There are a number of other properties or relationships that can be defined, with each relationship generally identifying a class in the overall entity relationship diagram. For instance, a given book may have multiple copies, you may have different media (such as audio books or DVDs), this can be extended to include which library currently contains the book, who has it borrowed and so forth.

This process can take a while - the goal with this stage of development is to figure out what relationships exist and are worth tracking, which properties are optional, and as such I find that the best approach to completing this is to do an initial run, then to pull in stakeholders and show the individual instances and how they interrelate. At that point, domain experts may point out information that needs to be captured that the model doesn't catch, but adding these properties can be done in a very ad hoc fashion.

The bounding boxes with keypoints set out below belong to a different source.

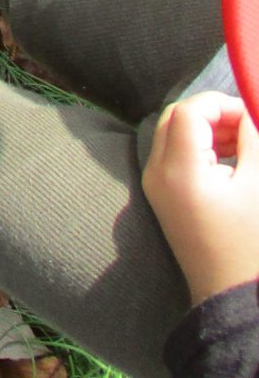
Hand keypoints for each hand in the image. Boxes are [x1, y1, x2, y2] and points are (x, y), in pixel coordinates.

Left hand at [143, 93, 258, 305]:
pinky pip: (173, 154)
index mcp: (178, 170)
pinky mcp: (161, 196)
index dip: (220, 105)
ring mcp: (155, 185)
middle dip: (211, 114)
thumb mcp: (257, 188)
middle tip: (247, 125)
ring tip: (244, 140)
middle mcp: (156, 172)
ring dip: (205, 129)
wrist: (228, 297)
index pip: (189, 112)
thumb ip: (251, 142)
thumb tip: (249, 113)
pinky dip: (197, 146)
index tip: (250, 116)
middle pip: (175, 118)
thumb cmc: (249, 247)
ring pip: (172, 133)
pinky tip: (229, 156)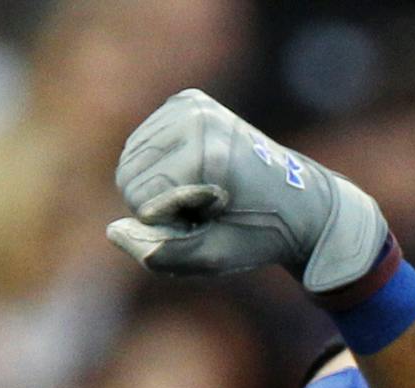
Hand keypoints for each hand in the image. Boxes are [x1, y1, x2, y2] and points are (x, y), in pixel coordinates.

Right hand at [106, 89, 389, 293]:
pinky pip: (139, 145)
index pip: (139, 199)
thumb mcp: (212, 258)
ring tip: (202, 191)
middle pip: (127, 176)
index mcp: (209, 152)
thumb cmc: (257, 236)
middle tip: (206, 208)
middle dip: (157, 204)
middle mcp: (198, 117)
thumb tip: (113, 230)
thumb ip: (159, 254)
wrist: (301, 202)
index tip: (212, 218)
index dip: (168, 224)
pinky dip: (158, 167)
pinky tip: (195, 173)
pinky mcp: (185, 101)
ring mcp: (190, 104)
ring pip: (128, 161)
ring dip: (156, 187)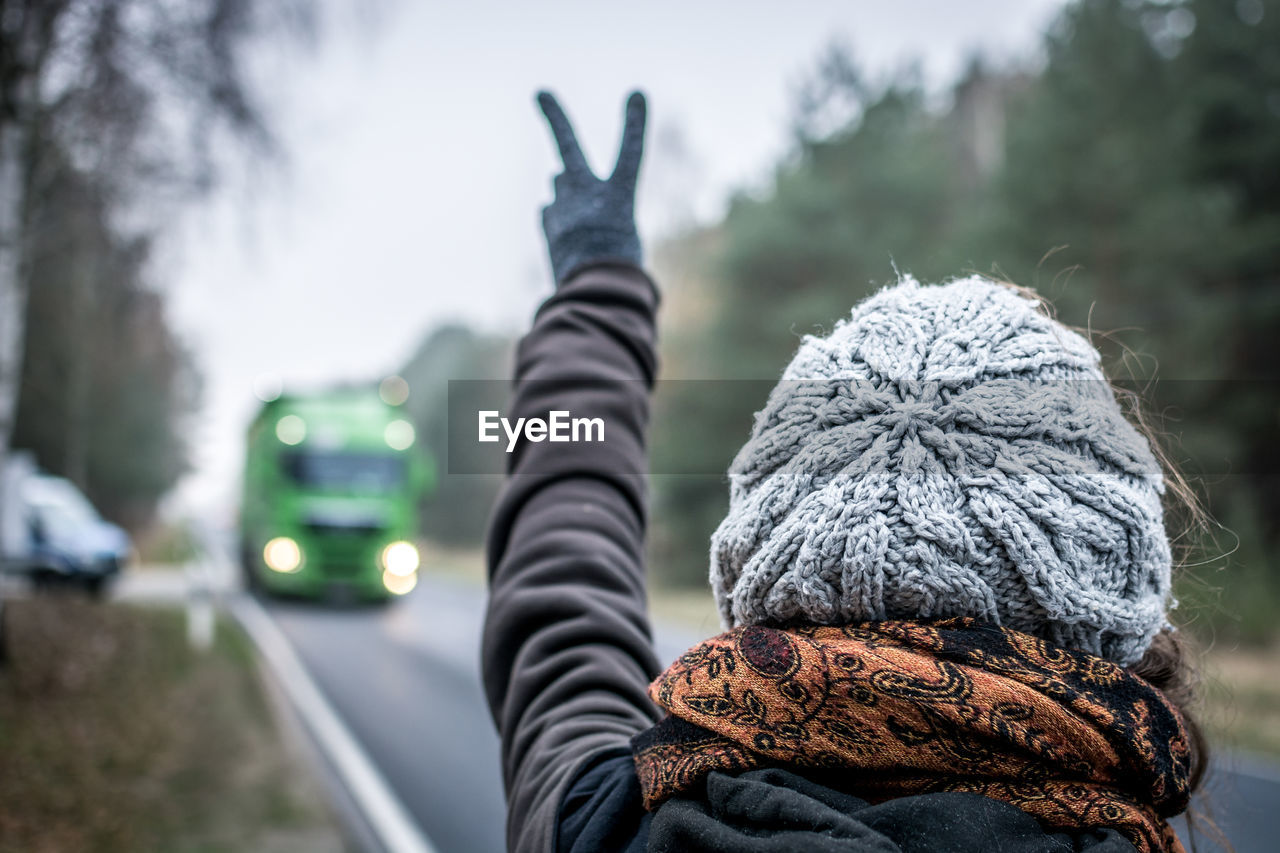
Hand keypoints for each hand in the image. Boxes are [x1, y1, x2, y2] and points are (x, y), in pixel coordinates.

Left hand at [536, 90, 646, 284]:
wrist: (591, 298)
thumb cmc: (619, 274)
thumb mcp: (622, 238)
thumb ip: (591, 203)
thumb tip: (551, 184)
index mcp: (618, 198)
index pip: (630, 152)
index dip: (633, 124)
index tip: (635, 92)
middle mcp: (585, 195)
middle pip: (567, 146)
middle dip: (555, 117)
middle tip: (540, 93)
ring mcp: (562, 209)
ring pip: (561, 183)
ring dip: (569, 187)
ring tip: (583, 204)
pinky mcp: (549, 225)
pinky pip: (553, 210)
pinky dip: (561, 215)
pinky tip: (570, 230)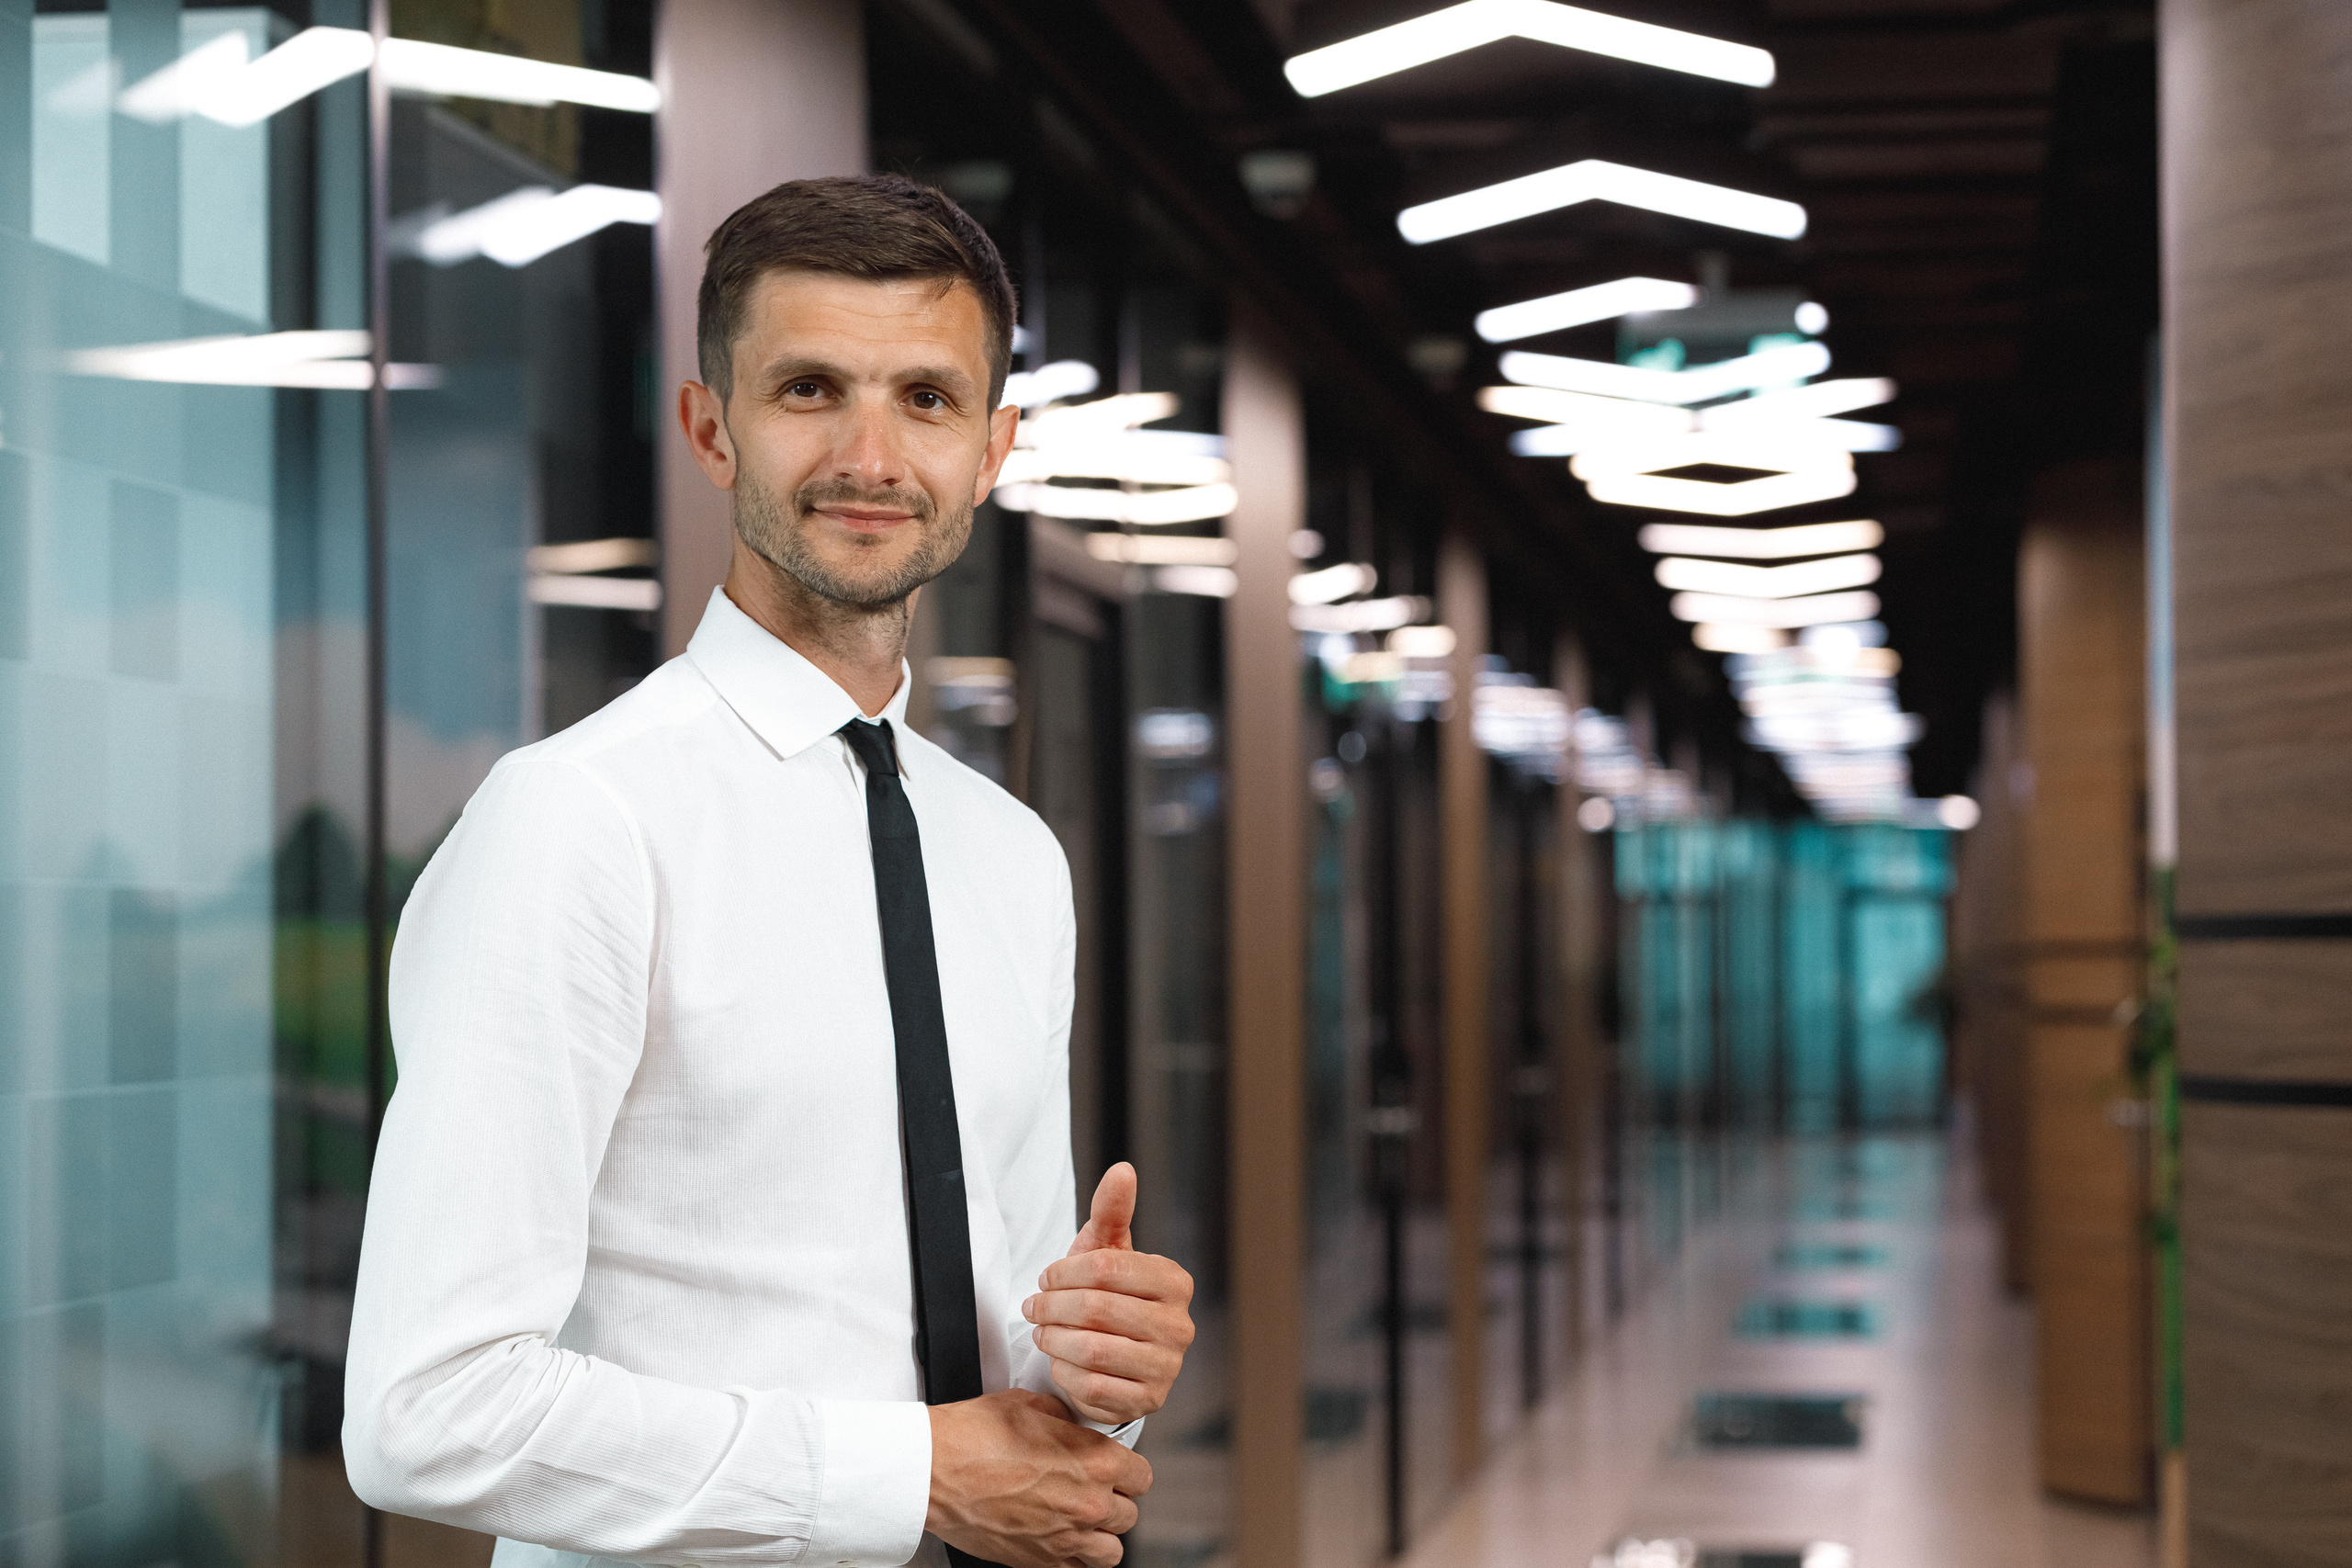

Once the model has been sufficiently refined, the next stage of the process is converting this into an RDF-XML format, and from there into an XML format. Additionally, this is a good stage at which to use visualization tools such as raptor and dot to visualize the relationships in terms of a graph. I'll cover these in subsequent articles.